Despite the dizzying success of the immunotherapy approach in cancer treatment, its effectiveness is still very limited to about 40% of patients. This means that many patients receive this harsh treatment without positive results. Hence the important need for a thorough understanding of biological responses to such treatments and for detection Biomarkers which predict well the future success of the treatment. Biomarkers are an important element in the era of personalized medicine. They make it possible to make informed medical decisions and formulate an optimal treatment plan adapted to the specific patient and his medical profile.

Today, biological markers are already used in immunotherapy treatments, but these are taken by biopsy - a process that may endanger the patient. In addition, this approach does not sufficiently consider the immune profile of the patientspecific And her predictability is lacking, to say the least. For this reason, many studies in the field, both in industry and in academia, strive to find new ways to predict which patients will respond to immunotherapy.

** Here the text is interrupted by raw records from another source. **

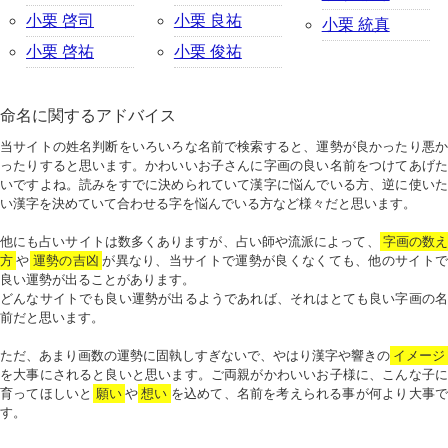
小栗 啓司
小栗 良祐
小栗 統真
小栗 啓祐
小栗 俊祐
命名に関するアドバイス
当サイトの姓名判断をいろいろな名前で検索すると、運勢が良かったり悪か
ったりすると思います。かわいいお子さんに字画の良い名前をつけてあげた
いですよね。読みをすでに決められていて漢字に悩んでいる方、逆に使いた
い漢字を決めていて合わせる字を悩んでいる方など様々だと思います。
他にも占いサイトは数多くありますが、占い師や流派によって、
字画の数
方
や
運勢の吉凶
が異なり、当サイトで運勢が良くなくても、他のサイトで
良い運勢が出ることがあります。
どんなサイトでも良い運勢が出るようであれば、それはとても良い字画の名
前だと思います。
ただ、あまり画数の運勢に固執しすぎないで、やはり漢字や響きの
イメージ
を大事にされると良いと思います。ご両親がかわいいお子様に、こんな子に
育ってほしいと
願い
や
想い
を込めて、名前を考えられる事が何より大事で
す。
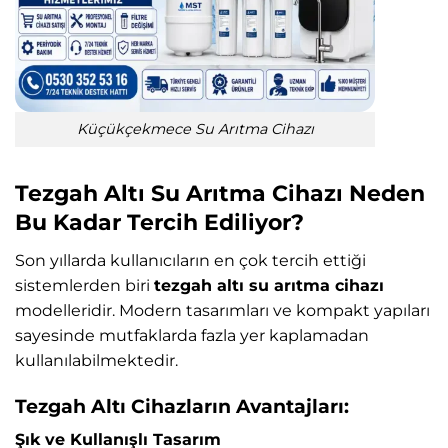
Küçükçekmece Su Arıtma Cihazı
Tezgah Altı Su Arıtma Cihazı Neden
Bu Kadar Tercih Ediliyor?
Son yıllarda kullanıcıların en çok tercih ettiği
sistemlerden biri
tezgah altı su arıtma cihazı
modelleridir. Modern tasarımları ve kompakt yapıları
sayesinde mutfaklarda fazla yer kaplamadan
kullanılabilmektedir.
Tezgah Altı Cihazların Avantajları:
Şık ve Kullanışlı Tasarım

From left to right: the testing process until the decision if the immunotherapy treatment is suitable for the patient. Photo: Technion spokespeople
From left to right: the testing process until the decision if the immunotherapy treatment is suitable for the patient. Photo: Technion spokespeople


And hence - to the research itself

The Technion researchers, who focused on antibody-based immunotherapy, discovered Biomarkers that predict the specific patient's response to treatment. Since these markers are found in the blood, they do not require taking a biopsy from the tumor - an invasive process that is sometimes not applicable and, as mentioned, sometimes puts the patient at risk.

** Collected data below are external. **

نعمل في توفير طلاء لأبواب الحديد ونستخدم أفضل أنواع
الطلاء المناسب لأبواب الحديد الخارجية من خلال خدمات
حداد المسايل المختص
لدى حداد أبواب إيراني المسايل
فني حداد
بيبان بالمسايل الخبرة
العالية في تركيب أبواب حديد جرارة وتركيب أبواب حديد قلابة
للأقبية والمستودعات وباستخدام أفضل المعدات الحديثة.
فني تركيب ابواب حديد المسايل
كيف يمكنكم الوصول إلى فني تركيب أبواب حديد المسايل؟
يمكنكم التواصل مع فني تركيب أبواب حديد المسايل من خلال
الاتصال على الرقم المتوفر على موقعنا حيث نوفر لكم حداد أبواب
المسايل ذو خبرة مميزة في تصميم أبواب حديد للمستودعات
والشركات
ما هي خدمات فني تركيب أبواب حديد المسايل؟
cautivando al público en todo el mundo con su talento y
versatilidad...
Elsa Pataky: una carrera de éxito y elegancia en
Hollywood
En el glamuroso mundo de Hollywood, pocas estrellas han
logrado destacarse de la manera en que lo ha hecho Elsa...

Schematically, the mechanism discovered by the researchers is this: a protein called STING, which activates the immune system, comes into action in the face of cancer development, and is more pronounced mainly in cancer cells that will respond to the immunotherapy treatment. This protein results in the expression of an interferon protein which in turn stimulates neutrophils to differentiate into a specific type (which expresses the Ly6E proteinhi). These neutrophils act directly on the immune system and stimulate it against the cancer tumor. Therefore, the researchers concluded that testing Ly6E neutrophil levelshi The patient's blood can be used as an effective biomarker in predicting the response to the immunotherapy treatment. The researchers examined these findings, which were based on preclinical research, on cancer patients (lungs and melanoma), while cross-checking with existing records, and demonstrated the ability of the neutrophils To predict the response of patients to immunotherapy with high accuracy also in humans.  

The researchers discovered that beyond their value as important biological markers, The neutrophils may also aid in the treatment itself. The presence of these neurophils in the tumor creates a higher sensitivity to the immunotherapy treatment. These findings are consistent with an analysis of existing data on 1,237 cancer patients who underwent antibody-based immunotherapy treatments. The researchers found that
In most of the samples from those patients, a relationship was found between the levels of neutrophils and the patient's response to immunotherapy.

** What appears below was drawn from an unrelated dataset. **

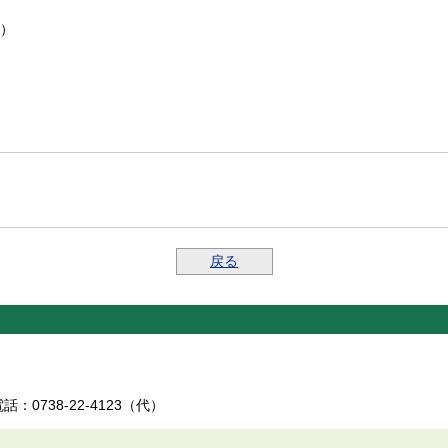
）
戻る
：0738-22-4123（代）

The technology developed by Prof. Yuval Shaked's research group was registered as a patent and is now in the process of commercialization 
(tech transfer) with OncoHost for further development. Prof. Shaked points out that the technology can be used in the common FACS machine, which is found in almost every hospital and approved by the regulatory authorities.

Various research groups in Israel and around the world participated in the study, including doctors and researchers from Hadassah, Rambam, Sheba, Haifa University, Heidelberg University (Germany) and Yale University (United States).

The research was supported by the European Research Commission (ERC grant), the National Science Foundation, the American Institutes of Health (NIH), the Ariane de Rothschild Foundation (Ariane de Rothschild scholarship for outstanding doctoral students) and the RTICC-Rubinstein scholarship on behalf of the Baruch and Ruth Rappaport Center for Integrated Cancer Research at the Technion.